Using client authentication is generally a Bad Idea(TM). That's because you now rely on machines that you may not control for authentication. If I wanted to subvert your system, I could create a new user locally, say, db2inst1 or VIRTUALUSR01 or Administrator, with a password I know, and then, use that to wreak havoc on the database. If, however, no one in your organisation has root/administrator authority over their own machines, client authentication can be made to work. But all it takes is someone plugging in their own personal laptop, and your database could be at risk.
Instead, check the permissions of the files. If you've installed as root, ~db2inst1/sqllib/security/db2c[hk]pw (assuming instance ID of db2inst1) should be setuid root. If not, run db2iupdt against your instance (./db2iupdt db2inst1) which should fix the permissions.
If you've installed without root authority ("non-root install"), which I doubt, since you seem to have had this working, you would need to read the DB2 documentation on non-root installations and their limitations - I don't use non-root installs myself, so I'm not so familiar with them. However, there should be a set-root script that you can use to enable setuid root which, of course, you have to run as root.
I had the same problem and solved with the following way.

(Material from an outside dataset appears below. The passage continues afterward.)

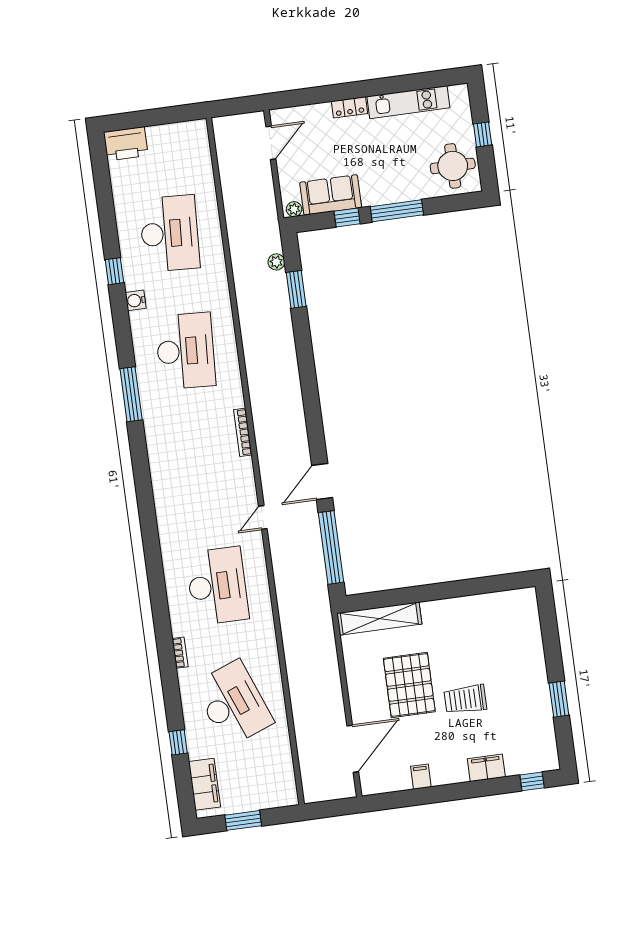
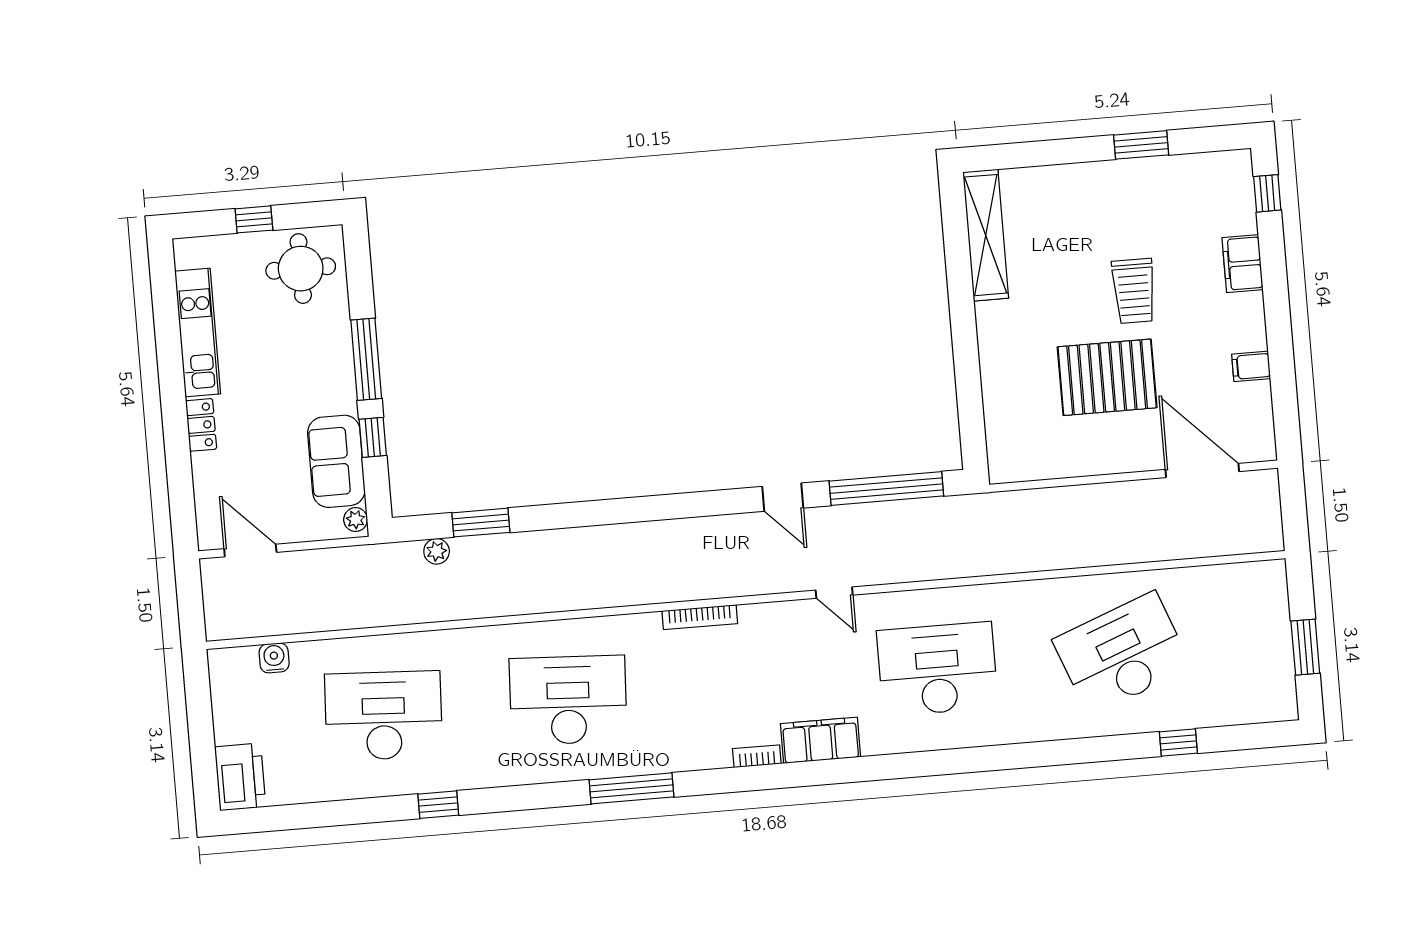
water cooler: (136, 300) -> (274, 658), moved, turned 180
door: (322, 482) -> (783, 497), width x0.73
shelving: (379, 619) -> (986, 235), moved
bookcase: (180, 653) -> (757, 756), moved
filing cabinet: (205, 784) -> (820, 740), moved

Problem occurs because of /etc/shadow file. If the user's password hash is created with SHA then DB2 cannot authenticate or authorize that user. You need MD5 for hashing that user's password.
If you are using Fedora or RedHat Linux, first change hashing method of passwords with:
# authconfig –-passalgo md5 –-update
Then drop and recreate the user:
# userdel userName
# useradd userName
# passwd userName
If you are using AIX or any other linux distros, authconfig won't work. So instead of passwd userName, issue this command:
# usermod --password `openssl passwd desiredPassword`
After that, your password hash belonging to userName will be generated with MD5.
Now grant user privilege to that user:
# su - db2inst1
(db2inst1)$ db2 connect to databaseName
(db2inst1)$ db2 GRANT DBADM with dataaccess with accessctrl on database to user userName
I hope it works for you too.
Thanks to Honza for his solution
Solutions to specific problem causes described previously in
this message are:
1. Run DB2IUPDT <InstName> to update the instance.
2. Ensure that the username created is valid. Review the DB2
General Naming Rules.
3. Ensure that catalog information is correct.